(Beginning of Given records)

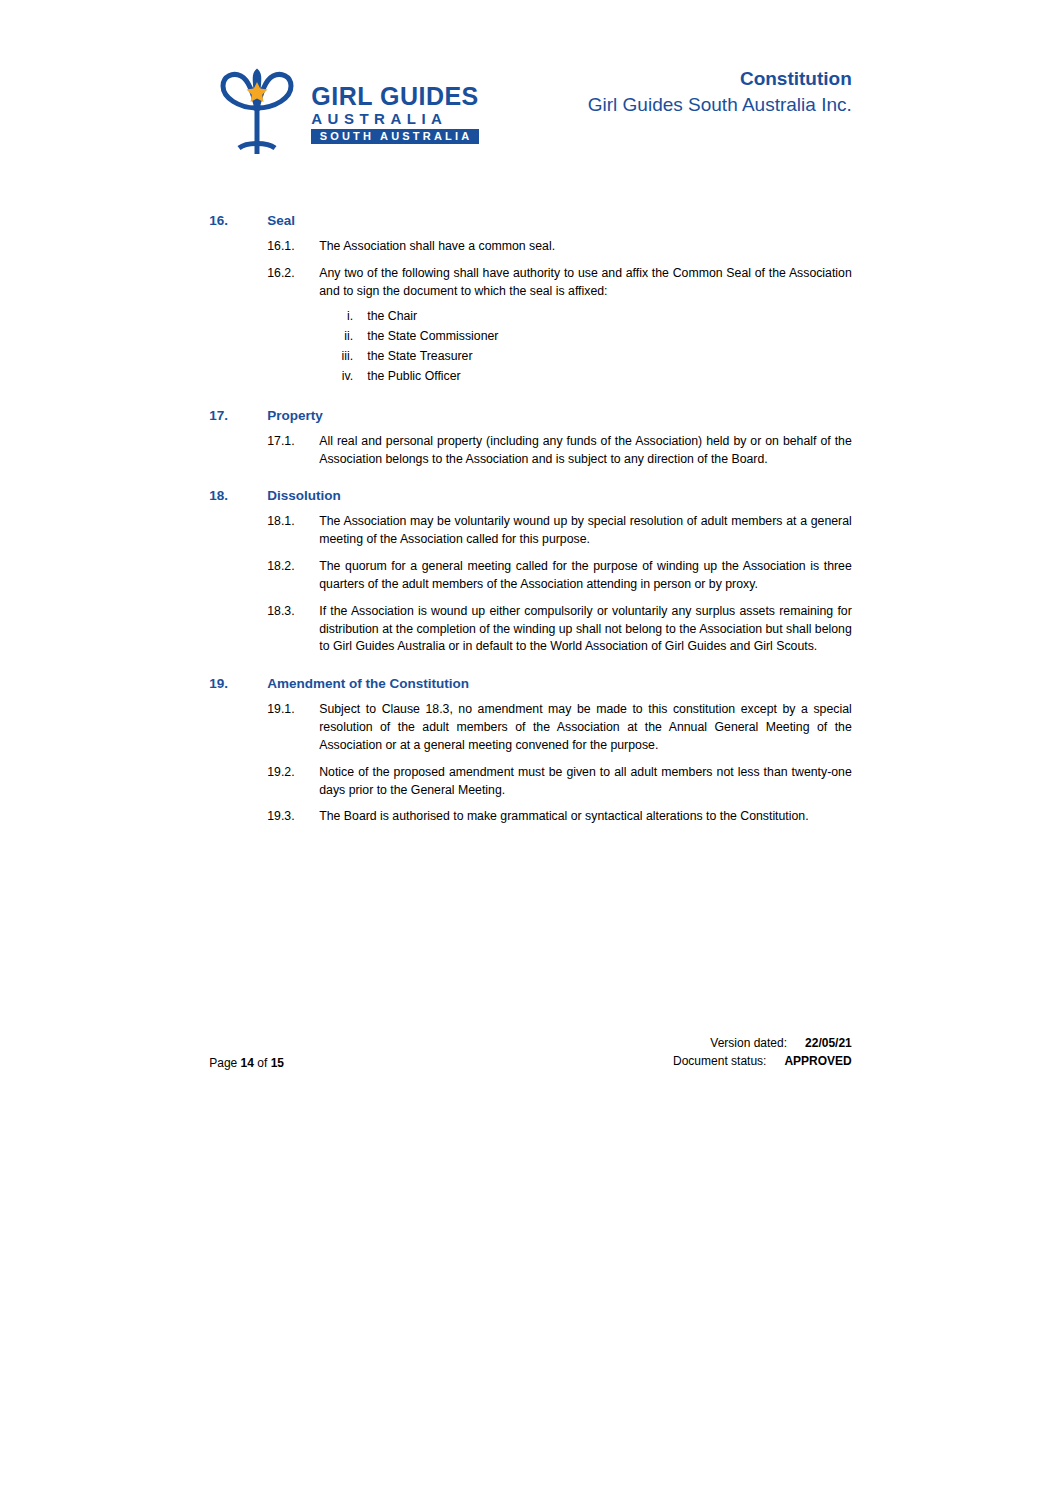GIRL GUIDES AUSTRALIA SOUTH AUSTRALIA
Constitution
Girl Guides South Australia Inc.
16. Seal
16.1. The Association shall have a common seal.
16.2. Any two of the following shall have authority to use and affix the Common Seal of the Association and to sign the document to which the seal is affixed:
i. the Chair
ii. the State Commissioner
iii. the State Treasurer
iv. the Public Officer
17. Property
17.1. All real and personal property (including any funds of the Association) held by or on behalf of the Association belongs to the Association and is subject to any direction of the Board.
18. Dissolution
18.1. The Association may be voluntarily wound up by special resolution of adult members at a general meeting of the Association called for this purpose.
18.2. The quorum for a general meeting called for the purpose of winding up the Association is three quarters of the adult members of the Association attending in person or by proxy.
18.3. If the Association is wound up either compulsorily or voluntarily any surplus assets remaining for distribution at the completion of the winding up shall not belong to the Association but shall belong to Girl Guides Australia or in default to the World Association of Girl Guides and Girl Scouts.
19. Amendment of the Constitution
19.1. Subject to Clause 18.3, no amendment may be made to this constitution except by a special resolution of the adult members of the Association at the Annual General Meeting of the Association or at a general meeting convened for the purpose.
19.2. Notice of the proposed amendment must be given to all adult members not less than twenty-one days prior to the General Meeting.
19.3. The Board is authorised to make grammatical or syntactical alterations to the Constitution.
Page 14 of 15
Version dated: 22/05/21
Document status: APPROVED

(End of Given records)

§ To do
The answer should be the full material above, printed exactly, with no pictures in it.

§ Result of the exercise
GIRL GUIDES AUSTRALIA SOUTH AUSTRALIA
Constitution
Girl Guides South Australia Inc.
16. Seal
16.1. The Association shall have a common seal.
16.2. Any two of the following shall have authority to use and affix the Common Seal of the Association and to sign the document to which the seal is affixed:
i. the Chair
ii. the State Commissioner
iii. the State Treasurer
iv. the Public Officer
17. Property
17.1. All real and personal property (including any funds of the Association) held by or on behalf of the Association belongs to the Association and is subject to any direction of the Board.
18. Dissolution
18.1. The Association may be voluntarily wound up by special resolution of adult members at a general meeting of the Association called for this purpose.
18.2. The quorum for a general meeting called for the purpose of winding up the Association is three quarters of the adult members of the Association attending in person or by proxy.
18.3. If the Association is wound up either compulsorily or voluntarily any surplus assets remaining for distribution at the completion of the winding up shall not belong to the Association but shall belong to Girl Guides Australia or in default to the World Association of Girl Guides and Girl Scouts.
19. Amendment of the Constitution
19.1. Subject to Clause 18.3, no amendment may be made to this constitution except by a special resolution of the adult members of the Association at the Annual General Meeting of the Association or at a general meeting convened for the purpose.
19.2. Notice of the proposed amendment must be given to all adult members not less than twenty-one days prior to the General Meeting.
19.3. The Board is authorised to make grammatical or syntactical alterations to the Constitution.
Page 14 of 15
Version dated: 22/05/21
Document status: APPROVED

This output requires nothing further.